The data -
#####

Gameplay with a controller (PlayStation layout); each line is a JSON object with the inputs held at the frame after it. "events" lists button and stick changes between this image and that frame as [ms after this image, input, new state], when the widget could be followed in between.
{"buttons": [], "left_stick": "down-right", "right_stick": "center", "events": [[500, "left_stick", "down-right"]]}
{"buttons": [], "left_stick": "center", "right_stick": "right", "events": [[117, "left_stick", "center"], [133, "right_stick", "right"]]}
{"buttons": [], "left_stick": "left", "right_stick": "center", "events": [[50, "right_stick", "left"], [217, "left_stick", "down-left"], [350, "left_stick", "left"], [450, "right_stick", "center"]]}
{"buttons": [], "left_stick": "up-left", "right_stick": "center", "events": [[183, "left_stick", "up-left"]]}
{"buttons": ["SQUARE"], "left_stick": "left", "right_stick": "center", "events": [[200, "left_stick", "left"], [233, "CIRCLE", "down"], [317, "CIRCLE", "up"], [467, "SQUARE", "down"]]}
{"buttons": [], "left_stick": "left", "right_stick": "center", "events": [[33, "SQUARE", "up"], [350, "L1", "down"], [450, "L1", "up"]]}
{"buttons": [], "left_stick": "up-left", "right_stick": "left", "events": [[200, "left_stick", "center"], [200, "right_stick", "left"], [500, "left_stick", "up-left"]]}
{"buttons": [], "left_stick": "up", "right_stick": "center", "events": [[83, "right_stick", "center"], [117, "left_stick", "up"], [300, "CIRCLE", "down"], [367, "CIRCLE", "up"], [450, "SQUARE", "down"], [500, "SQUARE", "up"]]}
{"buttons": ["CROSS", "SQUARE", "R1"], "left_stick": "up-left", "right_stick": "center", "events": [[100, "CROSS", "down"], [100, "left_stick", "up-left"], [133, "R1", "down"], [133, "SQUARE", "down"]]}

#####

Work instructions - Please write the entries out again exactly as they stand.

Response area -
Gameplay with a controller (PlayStation layout); each line is a JSON object with the inputs held at the frame after it. "events" lists button and stick changes between this image and that frame as [ms after this image, input, new state], when the widget could be followed in between.
{"buttons": [], "left_stick": "down-right", "right_stick": "center", "events": [[500, "left_stick", "down-right"]]}
{"buttons": [], "left_stick": "center", "right_stick": "right", "events": [[117, "left_stick", "center"], [133, "right_stick", "right"]]}
{"buttons": [], "left_stick": "left", "right_stick": "center", "events": [[50, "right_stick", "left"], [217, "left_stick", "down-left"], [350, "left_stick", "left"], [450, "right_stick", "center"]]}
{"buttons": [], "left_stick": "up-left", "right_stick": "center", "events": [[183, "left_stick", "up-left"]]}
{"buttons": ["SQUARE"], "left_stick": "left", "right_stick": "center", "events": [[200, "left_stick", "left"], [233, "CIRCLE", "down"], [317, "CIRCLE", "up"], [467, "SQUARE", "down"]]}
{"buttons": [], "left_stick": "left", "right_stick": "center", "events": [[33, "SQUARE", "up"], [350, "L1", "down"], [450, "L1", "up"]]}
{"buttons": [], "left_stick": "up-left", "right_stick": "left", "events": [[200, "left_stick", "center"], [200, "right_stick", "left"], [500, "left_stick", "up-left"]]}
{"buttons": [], "left_stick": "up", "right_stick": "center", "events": [[83, "right_stick", "center"], [117, "left_stick", "up"], [300, "CIRCLE", "down"], [367, "CIRCLE", "up"], [450, "SQUARE", "down"], [500, "SQUARE", "up"]]}
{"buttons": ["CROSS", "SQUARE", "R1"], "left_stick": "up-left", "right_stick": "center", "events": [[100, "CROSS", "down"], [100, "left_stick", "up-left"], [133, "R1", "down"], [133, "SQUARE", "down"]]}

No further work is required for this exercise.